(Text extracted page by page)
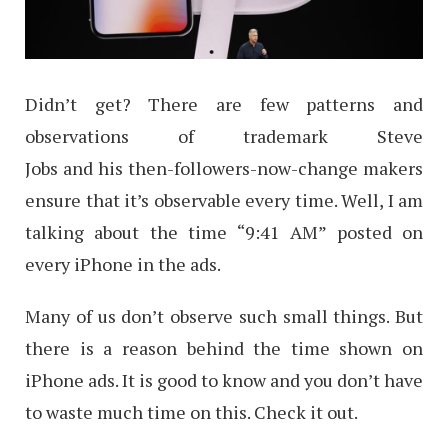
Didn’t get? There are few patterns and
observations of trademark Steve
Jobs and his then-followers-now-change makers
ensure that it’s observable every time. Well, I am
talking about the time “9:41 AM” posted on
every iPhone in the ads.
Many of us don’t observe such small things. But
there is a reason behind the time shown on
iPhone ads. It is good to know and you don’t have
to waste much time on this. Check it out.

- Description of the task -
Change every "iPhone" in the rows to "smartphone" and write the text out again with nothing else altered, leaving out the pictures.

- Task output -
Didn’t get? There are few patterns and
observations of trademark Steve
Jobs and his then-followers-now-change makers
ensure that it’s observable every time. Well, I am
talking about the time “9:41 AM” posted on
every smartphone in the ads.
Many of us don’t observe such small things. But
there is a reason behind the time shown on
smartphone ads. It is good to know and you don’t have
to waste much time on this. Check it out.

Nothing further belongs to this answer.